E ancora. L'ordinanza dispone anche "l’obbligo di attenersi, per l’acquisto di prodotti alimentari, al massimo ad una spesa al giorno e ad una persona per nucleo familiare" e "l’ obbligo per i punti vendita alimentari del territorio ricadenti nella tipologia della piccola e media distribuzione (supermercati e discount), analogamente a quelli già interessati dall’ordinanza ella Regione Umbria n°65 del 19/10/2020, di attuare rigide misure di contingentamento degli ingressi in funzione delle superfici interne di vendita (capienza da calcolare in base ai protocolli contenuti nelle linee guida per il settore), mediante apposito personale a questo preposto, assicurando la corretta gestione dei flussi in entrata e in uscita preferibilmente - ove possibile - con percorsi separati e verificando che l’utenza indossi correttamente l’obbligatoria mascherina (sia all’ingresso che durante la permanenza nei locali) e che proceda alla obbligatoria sanificazione delle mani tramite gli appositi detergenti che dovranno essere collocati agli ingressi dei punti vendita. Si obbligano infine i gestori o titolari delle attività suddette a provvedere sistematicamente e puntualmente alla periodica igienizzazione e sanificazione dei carrelli per la spesa. L’accertato mancato rispetto della presente disposizione comporterà la sospensione dell’attività per giorni 5 (cinque) fatta salva l’applicazione di ulteriori sanzioni per altre violazioni delle norme vigenti". 

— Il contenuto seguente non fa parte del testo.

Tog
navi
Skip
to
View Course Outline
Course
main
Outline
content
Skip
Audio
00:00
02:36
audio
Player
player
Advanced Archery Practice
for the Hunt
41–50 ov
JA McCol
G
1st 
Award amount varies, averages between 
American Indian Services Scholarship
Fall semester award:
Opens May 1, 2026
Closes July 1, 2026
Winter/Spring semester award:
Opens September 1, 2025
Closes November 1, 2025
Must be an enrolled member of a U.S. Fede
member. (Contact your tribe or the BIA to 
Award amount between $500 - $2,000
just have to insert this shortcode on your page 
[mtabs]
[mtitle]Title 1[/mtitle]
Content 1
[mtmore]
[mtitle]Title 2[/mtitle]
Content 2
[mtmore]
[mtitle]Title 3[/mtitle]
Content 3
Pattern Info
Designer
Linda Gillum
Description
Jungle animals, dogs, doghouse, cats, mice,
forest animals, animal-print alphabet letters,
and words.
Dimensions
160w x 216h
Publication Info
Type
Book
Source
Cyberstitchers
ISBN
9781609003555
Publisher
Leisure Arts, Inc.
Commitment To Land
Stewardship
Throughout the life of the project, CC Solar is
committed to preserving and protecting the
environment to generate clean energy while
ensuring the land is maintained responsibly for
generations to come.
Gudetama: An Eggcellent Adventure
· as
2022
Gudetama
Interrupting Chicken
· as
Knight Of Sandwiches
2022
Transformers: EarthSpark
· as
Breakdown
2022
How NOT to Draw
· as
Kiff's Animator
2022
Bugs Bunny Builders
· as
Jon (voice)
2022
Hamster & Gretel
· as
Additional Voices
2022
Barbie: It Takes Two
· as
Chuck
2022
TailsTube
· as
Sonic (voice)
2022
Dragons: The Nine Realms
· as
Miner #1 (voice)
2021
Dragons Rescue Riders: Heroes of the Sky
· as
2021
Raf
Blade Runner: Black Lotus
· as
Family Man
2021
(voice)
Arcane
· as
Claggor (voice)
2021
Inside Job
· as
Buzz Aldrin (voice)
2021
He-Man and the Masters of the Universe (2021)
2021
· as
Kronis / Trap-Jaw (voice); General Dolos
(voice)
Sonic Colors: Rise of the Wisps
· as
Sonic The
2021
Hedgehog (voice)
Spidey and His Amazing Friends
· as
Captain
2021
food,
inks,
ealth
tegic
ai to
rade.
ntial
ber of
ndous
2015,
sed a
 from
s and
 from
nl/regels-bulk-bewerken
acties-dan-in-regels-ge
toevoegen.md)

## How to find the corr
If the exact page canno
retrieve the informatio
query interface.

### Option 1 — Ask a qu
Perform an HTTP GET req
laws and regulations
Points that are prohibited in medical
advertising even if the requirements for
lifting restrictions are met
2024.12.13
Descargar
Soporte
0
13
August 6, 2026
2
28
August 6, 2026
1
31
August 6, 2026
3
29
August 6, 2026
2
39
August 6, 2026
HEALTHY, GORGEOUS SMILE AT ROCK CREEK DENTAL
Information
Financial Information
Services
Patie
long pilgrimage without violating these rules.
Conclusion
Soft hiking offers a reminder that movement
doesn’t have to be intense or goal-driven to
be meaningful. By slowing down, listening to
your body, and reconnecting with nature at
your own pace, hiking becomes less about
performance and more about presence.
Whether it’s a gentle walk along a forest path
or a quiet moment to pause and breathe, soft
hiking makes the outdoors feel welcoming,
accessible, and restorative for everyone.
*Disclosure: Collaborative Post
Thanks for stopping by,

L'ordinanza del sindaco di Marsciano, valida fino al 14 febbraio, dispone anche "il divieto di accesso e utilizzo dei campi sportivi di proprietà comunale (anche se gestiti da terzi) sia nel capoluogo che nelle frazioni; si ricorda che rimangono in essere i divieti inerenti l’assembramento e l’attività sportiva di gruppo" e "l’obbligo ai proprietari e/o gestori di bar, pasticcerie, ristoranti o qualunque altro esercizio di somministrazione di cibi e bevande, di rimuovere permanentemente qualunque arredo (in particolar modo sedie e tavoli) posti sia all’interno che all’esterno dei suddetti esercizi".

Il Comune ricorda che l’inosservanza di tali provvedimenti comporta la sanzione amministrativa del pagamento di una somma da euro 400,00 a 1.000,00 e la notizia di reato all’Autorità giudiziaria per violazione dell’articolo 650 del Codice di procedura penale.